╭─ Text excerpt

Also, do you know of a good site for identifying aquarium plants? I have a few that look very different to any other I have had or seen before and wouldn't mind finding out a little more about them. It would be wretched bad luck if I found out they happen to be the only aquatic plants you can buy that eat you while you sleep.


----------



## kitten_penang (Mar 26, 2008)

Sir Chauncy said:


> I've also tried to update my aquarium link until my avatar but can't seem to work out how it's done? I've realised I've put 120 gallons as the tank size instead of litres *facepalm*
> 
> Also, do you know of a good site for identifying aquarium plants? I have a few that look very different to any other I have had or seen before and wouldn't mind finding out a little more about them. It would be wretched bad luck if I found out they happen to be the only aquatic plants you can buy that eat you while you sleep.



click aquarium log then add aquarium and you'll see the rest like add pics and edit pics. different site umm... i think it's againts the rule for us to do that.i got a warning once for doing that.


----------



## Sir Chauncy (Aug 22, 2010)

Woot! I have pictures 

Firstly I thought I'd show you guys and girls what it is you helped create over the last few weeks. These are taken with a camera phone and by my unsteady hand so apologies now for the shakiness of them.

So... here is the tank.

╰─
╭─ Available data

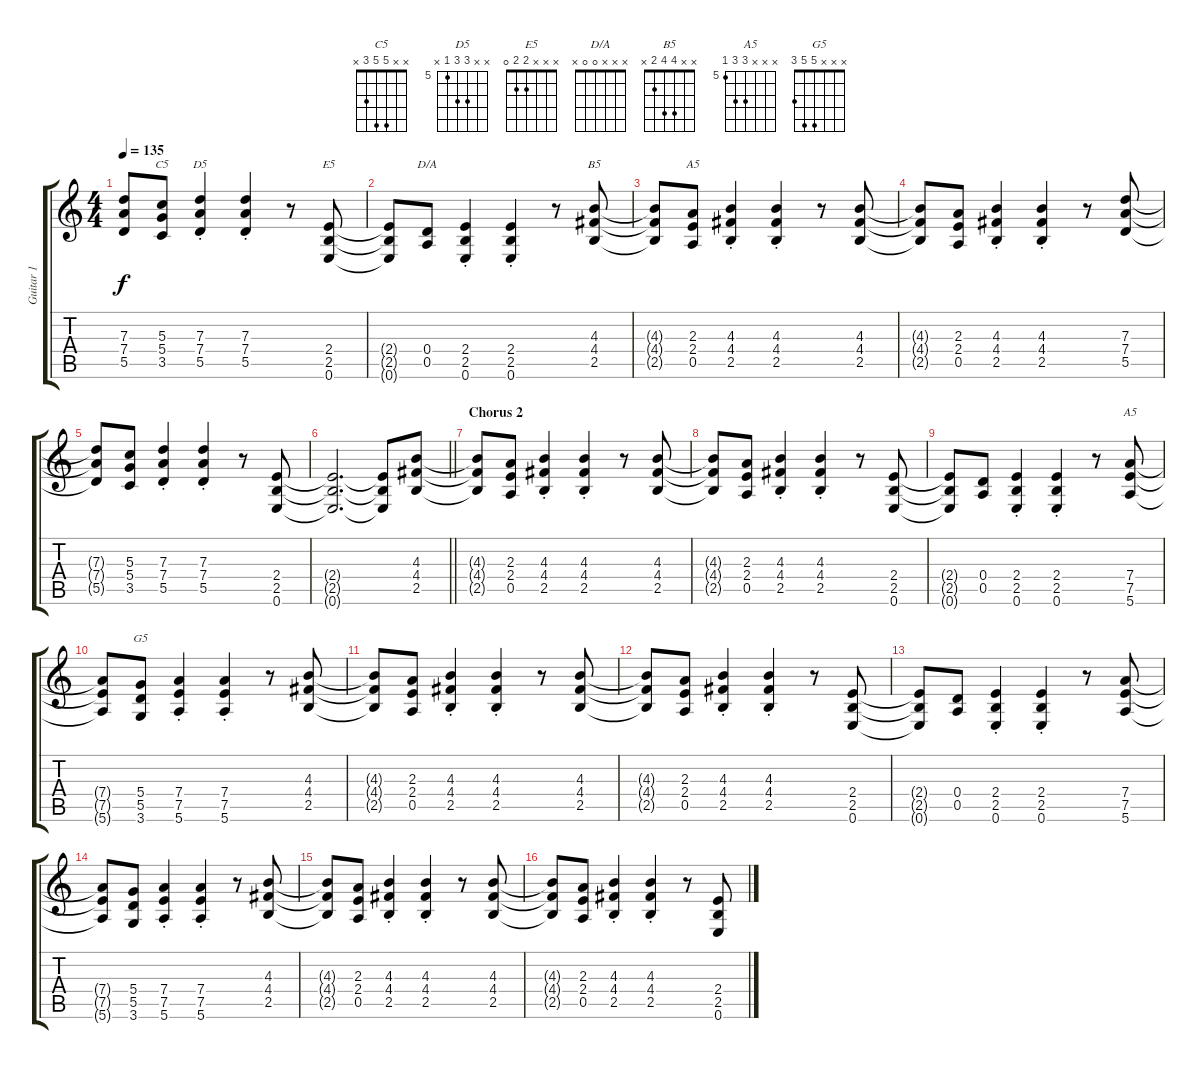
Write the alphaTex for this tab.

╰─

Short exercise A
In the aquarium thread, what unit did Sir Chauncy mistakenly enter for the 120 tank size?
Short exercise B
Please condense the paragraph of the aquarium thread beginning "Firstly I thought I'd show you" into one shorter sentence that keeps its main facts.
You can set the material aside; it isn't needed here.

Complete response A
Gallons.

Complete response B
The pictures show what the readers helped create over the last few weeks, and they are shaky because they were taken with a camera phone by an unsteady hand.